» Assignment
Exact reproduction of the following data is required.

╭──

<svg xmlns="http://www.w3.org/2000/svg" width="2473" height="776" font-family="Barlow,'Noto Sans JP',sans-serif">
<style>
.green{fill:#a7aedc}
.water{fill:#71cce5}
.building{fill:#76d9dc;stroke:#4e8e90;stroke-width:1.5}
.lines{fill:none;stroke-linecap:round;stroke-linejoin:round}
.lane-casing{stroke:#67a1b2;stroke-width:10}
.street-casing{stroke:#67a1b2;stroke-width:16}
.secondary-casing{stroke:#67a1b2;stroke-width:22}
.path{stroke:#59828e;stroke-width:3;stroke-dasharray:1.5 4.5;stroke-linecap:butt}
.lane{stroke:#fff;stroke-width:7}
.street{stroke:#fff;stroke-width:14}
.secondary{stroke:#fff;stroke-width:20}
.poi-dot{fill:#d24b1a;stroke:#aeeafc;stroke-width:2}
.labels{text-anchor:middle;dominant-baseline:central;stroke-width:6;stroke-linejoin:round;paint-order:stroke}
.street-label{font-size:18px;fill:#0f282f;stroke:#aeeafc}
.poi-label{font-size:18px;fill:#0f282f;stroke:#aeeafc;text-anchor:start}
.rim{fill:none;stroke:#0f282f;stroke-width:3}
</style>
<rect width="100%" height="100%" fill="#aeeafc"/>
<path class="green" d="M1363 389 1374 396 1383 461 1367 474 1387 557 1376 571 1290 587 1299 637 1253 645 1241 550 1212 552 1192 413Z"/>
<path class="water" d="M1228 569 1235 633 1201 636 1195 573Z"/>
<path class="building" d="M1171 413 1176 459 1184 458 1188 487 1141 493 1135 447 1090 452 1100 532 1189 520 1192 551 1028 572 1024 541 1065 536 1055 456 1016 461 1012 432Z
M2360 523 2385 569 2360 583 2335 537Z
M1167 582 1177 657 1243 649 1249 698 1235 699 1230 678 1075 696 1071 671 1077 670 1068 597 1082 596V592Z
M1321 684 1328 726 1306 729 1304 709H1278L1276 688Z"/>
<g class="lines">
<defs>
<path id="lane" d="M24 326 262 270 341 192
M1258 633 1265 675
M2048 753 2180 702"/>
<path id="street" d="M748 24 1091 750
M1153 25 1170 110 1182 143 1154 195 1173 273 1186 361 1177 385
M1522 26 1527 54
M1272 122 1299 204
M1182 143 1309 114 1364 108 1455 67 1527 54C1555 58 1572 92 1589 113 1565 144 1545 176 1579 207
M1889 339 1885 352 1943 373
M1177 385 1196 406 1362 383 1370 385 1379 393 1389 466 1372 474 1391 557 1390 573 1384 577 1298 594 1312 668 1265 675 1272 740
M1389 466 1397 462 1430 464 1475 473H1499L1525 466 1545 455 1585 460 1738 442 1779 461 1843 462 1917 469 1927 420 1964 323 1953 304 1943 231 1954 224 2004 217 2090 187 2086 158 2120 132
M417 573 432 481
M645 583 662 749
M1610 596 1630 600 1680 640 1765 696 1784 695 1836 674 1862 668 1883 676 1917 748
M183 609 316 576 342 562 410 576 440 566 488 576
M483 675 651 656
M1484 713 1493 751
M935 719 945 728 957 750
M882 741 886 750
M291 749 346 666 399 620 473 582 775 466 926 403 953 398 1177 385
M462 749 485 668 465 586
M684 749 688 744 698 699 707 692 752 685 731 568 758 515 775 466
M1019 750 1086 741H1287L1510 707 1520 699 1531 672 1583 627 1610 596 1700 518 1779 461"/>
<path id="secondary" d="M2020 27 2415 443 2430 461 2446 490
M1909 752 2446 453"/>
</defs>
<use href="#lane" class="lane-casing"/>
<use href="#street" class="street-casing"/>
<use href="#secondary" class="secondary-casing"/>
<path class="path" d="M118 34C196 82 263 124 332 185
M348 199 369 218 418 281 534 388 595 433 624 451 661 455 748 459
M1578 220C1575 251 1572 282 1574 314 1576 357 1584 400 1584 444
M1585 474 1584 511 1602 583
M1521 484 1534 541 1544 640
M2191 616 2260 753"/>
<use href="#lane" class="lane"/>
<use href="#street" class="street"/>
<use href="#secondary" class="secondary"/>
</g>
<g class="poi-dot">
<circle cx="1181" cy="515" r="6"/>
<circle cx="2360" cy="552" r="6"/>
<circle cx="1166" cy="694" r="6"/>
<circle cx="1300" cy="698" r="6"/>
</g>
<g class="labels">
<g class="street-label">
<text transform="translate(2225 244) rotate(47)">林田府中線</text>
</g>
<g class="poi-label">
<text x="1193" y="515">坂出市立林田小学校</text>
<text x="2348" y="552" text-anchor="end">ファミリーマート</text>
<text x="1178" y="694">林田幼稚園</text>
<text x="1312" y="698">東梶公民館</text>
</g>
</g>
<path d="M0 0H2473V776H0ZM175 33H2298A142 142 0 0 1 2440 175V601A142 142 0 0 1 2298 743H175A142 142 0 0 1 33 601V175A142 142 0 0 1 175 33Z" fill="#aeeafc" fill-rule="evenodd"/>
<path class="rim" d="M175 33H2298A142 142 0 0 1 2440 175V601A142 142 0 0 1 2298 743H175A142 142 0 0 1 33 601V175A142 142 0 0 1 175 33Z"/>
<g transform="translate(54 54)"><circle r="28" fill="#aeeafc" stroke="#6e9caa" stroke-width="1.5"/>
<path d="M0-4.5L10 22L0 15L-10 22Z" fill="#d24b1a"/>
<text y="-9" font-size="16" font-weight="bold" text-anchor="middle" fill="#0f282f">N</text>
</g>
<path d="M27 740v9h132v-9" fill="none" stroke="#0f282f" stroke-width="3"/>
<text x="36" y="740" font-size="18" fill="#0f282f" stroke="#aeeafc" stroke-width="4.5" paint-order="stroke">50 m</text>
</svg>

╰──

» Exercise response
<svg xmlns="http://www.w3.org/2000/svg" width="2473" height="776" font-family="Barlow,'Noto Sans JP',sans-serif">
<style>
.green{fill:#a7aedc}
.water{fill:#71cce5}
.building{fill:#76d9dc;stroke:#4e8e90;stroke-width:1.5}
.lines{fill:none;stroke-linecap:round;stroke-linejoin:round}
.lane-casing{stroke:#67a1b2;stroke-width:10}
.street-casing{stroke:#67a1b2;stroke-width:16}
.secondary-casing{stroke:#67a1b2;stroke-width:22}
.path{stroke:#59828e;stroke-width:3;stroke-dasharray:1.5 4.5;stroke-linecap:butt}
.lane{stroke:#fff;stroke-width:7}
.street{stroke:#fff;stroke-width:14}
.secondary{stroke:#fff;stroke-width:20}
.poi-dot{fill:#d24b1a;stroke:#aeeafc;stroke-width:2}
.labels{text-anchor:middle;dominant-baseline:central;stroke-width:6;stroke-linejoin:round;paint-order:stroke}
.street-label{font-size:18px;fill:#0f282f;stroke:#aeeafc}
.poi-label{font-size:18px;fill:#0f282f;stroke:#aeeafc;text-anchor:start}
.rim{fill:none;stroke:#0f282f;stroke-width:3}
</style>
<rect width="100%" height="100%" fill="#aeeafc"/>
<path class="green" d="M1363 389 1374 396 1383 461 1367 474 1387 557 1376 571 1290 587 1299 637 1253 645 1241 550 1212 552 1192 413Z"/>
<path class="water" d="M1228 569 1235 633 1201 636 1195 573Z"/>
<path class="building" d="M1171 413 1176 459 1184 458 1188 487 1141 493 1135 447 1090 452 1100 532 1189 520 1192 551 1028 572 1024 541 1065 536 1055 456 1016 461 1012 432Z
M2360 523 2385 569 2360 583 2335 537Z
M1167 582 1177 657 1243 649 1249 698 1235 699 1230 678 1075 696 1071 671 1077 670 1068 597 1082 596V592Z
M1321 684 1328 726 1306 729 1304 709H1278L1276 688Z"/>
<g class="lines">
<defs>
<path id="lane" d="M24 326 262 270 341 192
M1258 633 1265 675
M2048 753 2180 702"/>
<path id="street" d="M748 24 1091 750
M1153 25 1170 110 1182 143 1154 195 1173 273 1186 361 1177 385
M1522 26 1527 54
M1272 122 1299 204
M1182 143 1309 114 1364 108 1455 67 1527 54C1555 58 1572 92 1589 113 1565 144 1545 176 1579 207
M1889 339 1885 352 1943 373
M1177 385 1196 406 1362 383 1370 385 1379 393 1389 466 1372 474 1391 557 1390 573 1384 577 1298 594 1312 668 1265 675 1272 740
M1389 466 1397 462 1430 464 1475 473H1499L1525 466 1545 455 1585 460 1738 442 1779 461 1843 462 1917 469 1927 420 1964 323 1953 304 1943 231 1954 224 2004 217 2090 187 2086 158 2120 132
M417 573 432 481
M645 583 662 749
M1610 596 1630 600 1680 640 1765 696 1784 695 1836 674 1862 668 1883 676 1917 748
M183 609 316 576 342 562 410 576 440 566 488 576
M483 675 651 656
M1484 713 1493 751
M935 719 945 728 957 750
M882 741 886 750
M291 749 346 666 399 620 473 582 775 466 926 403 953 398 1177 385
M462 749 485 668 465 586
M684 749 688 744 698 699 707 692 752 685 731 568 758 515 775 466
M1019 750 1086 741H1287L1510 707 1520 699 1531 672 1583 627 1610 596 1700 518 1779 461"/>
<path id="secondary" d="M2020 27 2415 443 2430 461 2446 490
M1909 752 2446 453"/>
</defs>
<use href="#lane" class="lane-casing"/>
<use href="#street" class="street-casing"/>
<use href="#secondary" class="secondary-casing"/>
<path class="path" d="M118 34C196 82 263 124 332 185
M348 199 369 218 418 281 534 388 595 433 624 451 661 455 748 459
M1578 220C1575 251 1572 282 1574 314 1576 357 1584 400 1584 444
M1585 474 1584 511 1602 583
M1521 484 1534 541 1544 640
M2191 616 2260 753"/>
<use href="#lane" class="lane"/>
<use href="#street" class="street"/>
<use href="#secondary" class="secondary"/>
</g>
<g class="poi-dot">
<circle cx="1181" cy="515" r="6"/>
<circle cx="2360" cy="552" r="6"/>
<circle cx="1166" cy="694" r="6"/>
<circle cx="1300" cy="698" r="6"/>
</g>
<g class="labels">
<g class="street-label">
<text transform="translate(2225 244) rotate(47)">林田府中線</text>
</g>
<g class="poi-label">
<text x="1193" y="515">坂出市立林田小学校</text>
<text x="2348" y="552" text-anchor="end">ファミリーマート</text>
<text x="1178" y="694">林田幼稚園</text>
<text x="1312" y="698">東梶公民館</text>
</g>
</g>
<path d="M0 0H2473V776H0ZM175 33H2298A142 142 0 0 1 2440 175V601A142 142 0 0 1 2298 743H175A142 142 0 0 1 33 601V175A142 142 0 0 1 175 33Z" fill="#aeeafc" fill-rule="evenodd"/>
<path class="rim" d="M175 33H2298A142 142 0 0 1 2440 175V601A142 142 0 0 1 2298 743H175A142 142 0 0 1 33 601V175A142 142 0 0 1 175 33Z"/>
<g transform="translate(54 54)"><circle r="28" fill="#aeeafc" stroke="#6e9caa" stroke-width="1.5"/>
<path d="M0-4.5L10 22L0 15L-10 22Z" fill="#d24b1a"/>
<text y="-9" font-size="16" font-weight="bold" text-anchor="middle" fill="#0f282f">N</text>
</g>
<path d="M27 740v9h132v-9" fill="none" stroke="#0f282f" stroke-width="3"/>
<text x="36" y="740" font-size="18" fill="#0f282f" stroke="#aeeafc" stroke-width="4.5" paint-order="stroke">50 m</text>
</svg>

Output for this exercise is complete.